(SUPPLIED PASSAGE Opens)

Hyperphone
"Did you know the Greenland shark doesn't reach reproductive maturity until it's over 100 years old?"
"Yeah, it's crazy! What evolutionary pressures could possibly have produced that trait? Maybe it has to do with... "Well I was thinking that...
Apparently this post extremely fails to communicate what a hyperphone even is. I want to leave the post as is because I think the motivation is really important. But you may wish to skip to the section "Hold on, what even is a hyperphone?" at the end.
1. Aside: Tools for thinking Parathesizers
Tools that help you think would be cool to have. By thinking, I mean what you're doing when you're solving problems that aren't satisfactorily addressed by your existing skills; the activity that leads to insight, ideas, creating language; the activity that defines, propagates, and solves constraints by generating new structure. A tool for thinking would be a tool that fits into this process, somehow enhancing it, or being available so that the thinking process can amplify its own strength by using the tool.
This seems, if not disjoint from, very distinct from how people use the phrase "tools for thought". Although the phrase is abstract, the actual tools described that way are more like tools for keeping files, and tools for conducting business. (Not to belittle those goals!) A spreadsheet is more a tool for thinking than any note-taking system I've seen.
I'll use the term "parathesizer". Analogous to "synthesize" = "together-put", a parathesizer is a tool that puts things alongside each other. This is the most I'd hope to get out of software tools, for the time being. Synthesis needs a mind, but the software can help with bringing things together from afar, making some contact, correlating things that are by default cumbersome to correlate. (What might be a better word?)
See here for some more parathesizers.
2. Short provocation for a hyperphone
Sometimes there's a moment in conversations where someone says something, and that thing holds so much significance for the speaker and/or the listener, that one-track linear time can't contain all the ensuing thoughts and questions. It'd be cool if those moments could be given more space to unfold and to take a prominent place in the conversation.
3. Longer motivation for a hyperphone
Decoupling speaking and listening
Spoken conversation has some magic to it, that I don't know how to get from any single other medium (e.g. text). Text as a medium for conversation allows asynchronicity; you can comment on, point to, pin, and reread any part of the written record. It seems to me at some points in conversations about ideas, that it would be better to decouple the temporal progressions of speaking and listening, and enable non-linear progressions, as in text.

(SUPPLIED PASSAGE Closes)

• **ACTIONS TO TAKE**:
A: Answer these from the hyperphone post:
(i) At what age does the Greenland shark reach reproductive maturity?
(ii) What tool does the author call more a tool for thinking than any note-taking system they have seen?
(iii) What term does the author adopt for a tool that puts things alongside each other?
B: Reproduce everything in the hyperphone post from "1. Aside: Tools" down to "using the tool.", word for word.
Rely only on the hyperphone post.

(RECORD EXTRACTS Opens)

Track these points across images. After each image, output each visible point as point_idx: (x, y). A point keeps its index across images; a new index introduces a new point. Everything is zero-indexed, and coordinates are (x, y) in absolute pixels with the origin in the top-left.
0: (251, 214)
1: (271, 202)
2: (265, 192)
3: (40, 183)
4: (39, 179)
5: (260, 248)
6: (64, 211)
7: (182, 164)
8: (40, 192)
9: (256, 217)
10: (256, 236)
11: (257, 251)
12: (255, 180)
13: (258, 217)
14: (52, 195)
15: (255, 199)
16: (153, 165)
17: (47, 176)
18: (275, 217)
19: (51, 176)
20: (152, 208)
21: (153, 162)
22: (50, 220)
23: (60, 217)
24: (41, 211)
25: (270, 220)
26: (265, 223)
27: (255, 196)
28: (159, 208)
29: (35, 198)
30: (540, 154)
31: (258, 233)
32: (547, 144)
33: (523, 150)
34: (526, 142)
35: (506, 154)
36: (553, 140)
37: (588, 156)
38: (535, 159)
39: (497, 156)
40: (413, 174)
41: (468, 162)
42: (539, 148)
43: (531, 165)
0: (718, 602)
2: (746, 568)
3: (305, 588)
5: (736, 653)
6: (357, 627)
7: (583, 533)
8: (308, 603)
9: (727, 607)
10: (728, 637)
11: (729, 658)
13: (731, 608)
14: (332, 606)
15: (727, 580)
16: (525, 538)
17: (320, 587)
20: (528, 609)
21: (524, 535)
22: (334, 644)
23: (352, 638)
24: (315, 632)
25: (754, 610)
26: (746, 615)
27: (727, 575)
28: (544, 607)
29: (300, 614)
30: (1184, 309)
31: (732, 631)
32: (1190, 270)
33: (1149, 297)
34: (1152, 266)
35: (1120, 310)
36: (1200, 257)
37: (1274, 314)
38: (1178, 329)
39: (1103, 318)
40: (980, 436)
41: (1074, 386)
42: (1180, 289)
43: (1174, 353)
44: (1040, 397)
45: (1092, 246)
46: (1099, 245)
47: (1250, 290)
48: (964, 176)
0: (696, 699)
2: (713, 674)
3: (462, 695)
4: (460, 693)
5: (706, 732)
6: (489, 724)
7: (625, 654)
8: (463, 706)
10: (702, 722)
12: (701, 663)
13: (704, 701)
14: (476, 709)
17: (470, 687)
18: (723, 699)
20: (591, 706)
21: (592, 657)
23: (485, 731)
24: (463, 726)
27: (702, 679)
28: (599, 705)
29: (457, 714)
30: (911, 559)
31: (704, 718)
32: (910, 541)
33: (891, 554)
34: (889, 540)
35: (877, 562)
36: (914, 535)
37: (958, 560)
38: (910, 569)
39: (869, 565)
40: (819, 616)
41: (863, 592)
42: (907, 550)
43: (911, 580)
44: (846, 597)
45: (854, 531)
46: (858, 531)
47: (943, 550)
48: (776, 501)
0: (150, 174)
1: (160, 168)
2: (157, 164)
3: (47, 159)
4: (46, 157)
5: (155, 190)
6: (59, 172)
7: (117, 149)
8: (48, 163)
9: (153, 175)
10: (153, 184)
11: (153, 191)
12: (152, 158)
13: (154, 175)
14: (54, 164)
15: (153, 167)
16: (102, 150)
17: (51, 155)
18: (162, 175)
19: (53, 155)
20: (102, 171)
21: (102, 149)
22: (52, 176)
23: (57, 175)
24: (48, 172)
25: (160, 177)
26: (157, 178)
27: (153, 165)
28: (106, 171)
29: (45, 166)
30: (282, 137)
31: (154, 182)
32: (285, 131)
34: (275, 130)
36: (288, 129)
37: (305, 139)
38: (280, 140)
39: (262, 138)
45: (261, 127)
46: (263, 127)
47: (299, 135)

(RECORD EXTRACTS Closes)
(RECORD EXTRACTS Opens)

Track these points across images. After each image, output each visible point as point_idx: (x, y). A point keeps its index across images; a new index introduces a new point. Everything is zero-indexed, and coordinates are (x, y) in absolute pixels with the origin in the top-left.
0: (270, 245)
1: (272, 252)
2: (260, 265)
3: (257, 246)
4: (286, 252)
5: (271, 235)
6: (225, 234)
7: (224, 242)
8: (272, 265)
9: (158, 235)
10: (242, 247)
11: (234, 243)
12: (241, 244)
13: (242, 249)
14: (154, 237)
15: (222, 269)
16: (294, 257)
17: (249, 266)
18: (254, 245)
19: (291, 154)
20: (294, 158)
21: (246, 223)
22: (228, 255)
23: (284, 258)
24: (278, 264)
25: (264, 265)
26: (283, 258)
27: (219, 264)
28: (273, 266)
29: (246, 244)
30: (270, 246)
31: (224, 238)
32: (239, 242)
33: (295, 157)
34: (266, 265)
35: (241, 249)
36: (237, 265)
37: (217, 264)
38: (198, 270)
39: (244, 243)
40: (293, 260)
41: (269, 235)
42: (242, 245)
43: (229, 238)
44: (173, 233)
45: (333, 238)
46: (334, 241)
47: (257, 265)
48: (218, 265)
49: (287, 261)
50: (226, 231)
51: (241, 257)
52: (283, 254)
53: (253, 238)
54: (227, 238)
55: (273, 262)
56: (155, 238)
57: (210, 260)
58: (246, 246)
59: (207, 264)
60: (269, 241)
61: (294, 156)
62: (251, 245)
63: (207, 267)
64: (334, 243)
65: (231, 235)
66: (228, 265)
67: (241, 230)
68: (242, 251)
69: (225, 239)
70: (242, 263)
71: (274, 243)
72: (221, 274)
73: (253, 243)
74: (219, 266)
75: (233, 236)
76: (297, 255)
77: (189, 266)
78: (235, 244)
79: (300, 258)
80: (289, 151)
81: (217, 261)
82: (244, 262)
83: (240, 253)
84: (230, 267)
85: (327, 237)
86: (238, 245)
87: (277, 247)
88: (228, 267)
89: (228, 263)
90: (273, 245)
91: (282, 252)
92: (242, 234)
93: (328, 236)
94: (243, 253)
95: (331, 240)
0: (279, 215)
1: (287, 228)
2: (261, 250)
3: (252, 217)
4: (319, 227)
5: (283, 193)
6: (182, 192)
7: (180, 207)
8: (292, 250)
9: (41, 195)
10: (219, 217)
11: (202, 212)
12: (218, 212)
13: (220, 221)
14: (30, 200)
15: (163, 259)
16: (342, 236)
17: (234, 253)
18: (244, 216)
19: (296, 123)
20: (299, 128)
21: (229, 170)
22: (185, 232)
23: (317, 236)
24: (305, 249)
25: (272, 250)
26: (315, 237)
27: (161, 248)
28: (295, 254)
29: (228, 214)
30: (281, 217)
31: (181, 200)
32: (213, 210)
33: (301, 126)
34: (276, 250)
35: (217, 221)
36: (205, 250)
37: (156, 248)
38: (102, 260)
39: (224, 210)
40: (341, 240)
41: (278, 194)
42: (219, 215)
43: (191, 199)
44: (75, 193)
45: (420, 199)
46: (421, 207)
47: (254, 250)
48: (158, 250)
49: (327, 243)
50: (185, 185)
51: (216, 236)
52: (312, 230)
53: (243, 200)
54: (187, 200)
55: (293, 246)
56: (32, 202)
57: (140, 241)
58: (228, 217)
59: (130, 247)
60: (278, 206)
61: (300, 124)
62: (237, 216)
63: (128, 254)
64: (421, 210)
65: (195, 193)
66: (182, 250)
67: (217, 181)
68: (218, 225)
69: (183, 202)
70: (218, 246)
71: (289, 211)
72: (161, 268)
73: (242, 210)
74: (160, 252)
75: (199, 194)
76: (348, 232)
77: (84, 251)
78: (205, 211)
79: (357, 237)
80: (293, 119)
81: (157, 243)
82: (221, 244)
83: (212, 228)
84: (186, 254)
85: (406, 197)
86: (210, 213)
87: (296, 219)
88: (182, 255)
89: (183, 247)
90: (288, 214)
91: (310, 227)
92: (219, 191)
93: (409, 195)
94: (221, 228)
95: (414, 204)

(RECORD EXTRACTS Closes)
(RECORD EXTRACTS Opens)

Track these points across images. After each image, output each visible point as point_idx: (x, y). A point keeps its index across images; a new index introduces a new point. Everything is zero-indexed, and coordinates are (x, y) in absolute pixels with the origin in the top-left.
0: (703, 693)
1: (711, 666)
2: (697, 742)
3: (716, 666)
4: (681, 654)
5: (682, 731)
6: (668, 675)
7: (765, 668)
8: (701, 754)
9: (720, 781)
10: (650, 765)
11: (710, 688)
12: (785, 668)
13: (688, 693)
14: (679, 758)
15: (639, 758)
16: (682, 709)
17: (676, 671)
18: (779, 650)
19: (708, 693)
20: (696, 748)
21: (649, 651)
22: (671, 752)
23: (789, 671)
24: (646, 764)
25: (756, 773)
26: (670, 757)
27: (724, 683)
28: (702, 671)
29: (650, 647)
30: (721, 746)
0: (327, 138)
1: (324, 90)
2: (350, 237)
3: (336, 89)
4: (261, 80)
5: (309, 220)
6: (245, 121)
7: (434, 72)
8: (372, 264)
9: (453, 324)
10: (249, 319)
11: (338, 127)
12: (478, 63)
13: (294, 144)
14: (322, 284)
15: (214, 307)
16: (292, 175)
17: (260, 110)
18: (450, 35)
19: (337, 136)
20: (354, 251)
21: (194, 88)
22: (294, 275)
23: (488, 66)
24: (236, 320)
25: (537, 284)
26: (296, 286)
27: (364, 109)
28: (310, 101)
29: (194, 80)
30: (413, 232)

(RECORD EXTRACTS Closes)

• **RESULTS OF THE EXERCISE**:
A:
(i) Over 100 years old.
(ii) A spreadsheet.
(iii) "Parathesizer."

B:
1. Aside: Tools for thinking Parathesizers
Tools that help you think would be cool to have. By thinking, I mean what you're doing when you're solving problems that aren't satisfactorily addressed by your existing skills; the activity that leads to insight, ideas, creating language; the activity that defines, propagates, and solves constraints by generating new structure. A tool for thinking would be a tool that fits into this process, somehow enhancing it, or being available so that the thinking process can amplify its own strength by using the tool.